Saturday, August 29, 2009

creativity

What is involved when we think up an idea or engage in the free play of imagination? Take a simple example. I imagine a golden horse. Where does this horse come from? There seem to be five possibilities.

(1) The golden horse is the result of psychological laws having to do with mental events. Earlier mental events are lawfully connected in such a way (via "association") to produce this new imagine in the mind (Hume0

(2) The golden horse is produced by consciousness. Its not an idea "inside" the mind, but rather an object that is produced and sustained by the activity of consciousness (Sartre)

(3) The image is produced by a substantial self, an immaterial ego that has the power to will, and one of the things it wills, is the golden horse object. (Descartes, various agent causation people)

(4) The image is produced by physiological processes in the brain. Its not produced by anything mental, but by physical brain processes of one sort or another (epiphenomenalists, some non-redutive materialists)

(5) The image itself, along with its cause are themselves physical processes. (standard materialists views)

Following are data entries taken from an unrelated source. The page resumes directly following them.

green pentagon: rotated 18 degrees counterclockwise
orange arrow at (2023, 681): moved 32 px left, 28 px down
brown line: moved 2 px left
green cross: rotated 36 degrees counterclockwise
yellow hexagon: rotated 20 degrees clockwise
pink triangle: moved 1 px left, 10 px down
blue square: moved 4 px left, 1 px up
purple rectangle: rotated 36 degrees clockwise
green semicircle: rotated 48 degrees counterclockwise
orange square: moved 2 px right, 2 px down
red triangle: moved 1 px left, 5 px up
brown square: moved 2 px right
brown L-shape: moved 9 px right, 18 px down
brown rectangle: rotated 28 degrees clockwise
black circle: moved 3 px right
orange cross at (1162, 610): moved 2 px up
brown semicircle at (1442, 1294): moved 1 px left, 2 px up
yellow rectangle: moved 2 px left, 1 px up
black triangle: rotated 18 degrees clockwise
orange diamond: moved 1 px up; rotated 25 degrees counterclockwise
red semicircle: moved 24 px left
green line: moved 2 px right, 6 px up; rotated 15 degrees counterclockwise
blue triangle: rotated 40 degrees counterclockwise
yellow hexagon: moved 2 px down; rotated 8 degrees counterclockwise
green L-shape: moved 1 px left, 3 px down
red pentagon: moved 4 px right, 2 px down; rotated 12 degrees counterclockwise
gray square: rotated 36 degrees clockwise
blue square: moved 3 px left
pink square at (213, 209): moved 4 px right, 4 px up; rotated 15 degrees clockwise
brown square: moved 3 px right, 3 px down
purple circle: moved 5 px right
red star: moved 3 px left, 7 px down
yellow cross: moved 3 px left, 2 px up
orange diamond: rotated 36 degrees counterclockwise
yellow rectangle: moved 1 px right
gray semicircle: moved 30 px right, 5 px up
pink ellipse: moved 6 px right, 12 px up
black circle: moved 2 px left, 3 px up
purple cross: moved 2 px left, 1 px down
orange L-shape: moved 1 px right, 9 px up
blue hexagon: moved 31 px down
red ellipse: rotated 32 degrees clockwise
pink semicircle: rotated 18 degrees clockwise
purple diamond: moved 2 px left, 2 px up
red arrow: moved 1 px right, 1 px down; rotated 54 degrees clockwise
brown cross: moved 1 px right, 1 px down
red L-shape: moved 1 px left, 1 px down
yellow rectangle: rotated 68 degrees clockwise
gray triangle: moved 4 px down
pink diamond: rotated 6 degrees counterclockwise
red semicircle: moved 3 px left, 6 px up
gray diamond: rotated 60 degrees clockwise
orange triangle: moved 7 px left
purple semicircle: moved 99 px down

I hope I did not leave anything out. Assuming I did not, then it follows that on any of these views creativity is a radical thing. It is, literally, the creation of a new object (or image), out of nothing. Unlike familiar examples of physical world causation, does not re-arange, there is no energy or matter that is "conserved." It is really, not just nominally, creative.

If my image is the result of psychological laws relating to images, then certain previous mental states are necessary and sufficient for the creation of a new one. Its not that the prior states are re-aranged or transformed. they simple combine together to produce something utterly new, the golden horse image. I don't find this view plausible because it rejects the spontaneity of the will, but even if it was true, it would still be the case that creativity creates something new. The existence of prior causal conditions does not change the fact that the new image is itself not made of anything that existed it prior. it is, literally created ex nihilo.

On the more plausible Sartrean view, the situation is even more obvious. Consciousness spontaneously produces the image. The image is an object before consciousness not inside it. Through a kind of spontaneous activity that each of us is reflectively aware of we make the golden horse appear before us. Its not an existent thing, not a physical object, but it is phenomenological datum that is present and obtains only because of the creative conscious activity. Again, this is a case of creation ex nihilo.

On the agent causation view, the situation is simliar, though on this view the self is more robust, the phenomenology of creation is the same. Whatever a self or ego might be, it certainly does not contain the material out of which our imagined objects are produced.

Let us consider the epiphenomenalist view. On this sort of view, the mental image is created by the brain. But the mental image is still mental, still ontologicaly distinct from the physical processes in the brain. So on this view too, the mental object is created ex nihilo. It is a new addition to the world

Finally we have the standard materialist understanding of the mind. Only if this view is correct is creativity not genuinely creative. If my image is simply a process going on in my brain, however this is understood, the process is itself made up of physical matter, matter that existed prior to the existence of the image. the causal process of mental creativity is thus no different from material object causation, matter and energy are conserved, and the newness is, fundamentally, simply a matter of re-arangement

Therefore, if we think standard materialism is false, we should also believe that creation ex nihilo is a reality whenever we imagine or think up anything.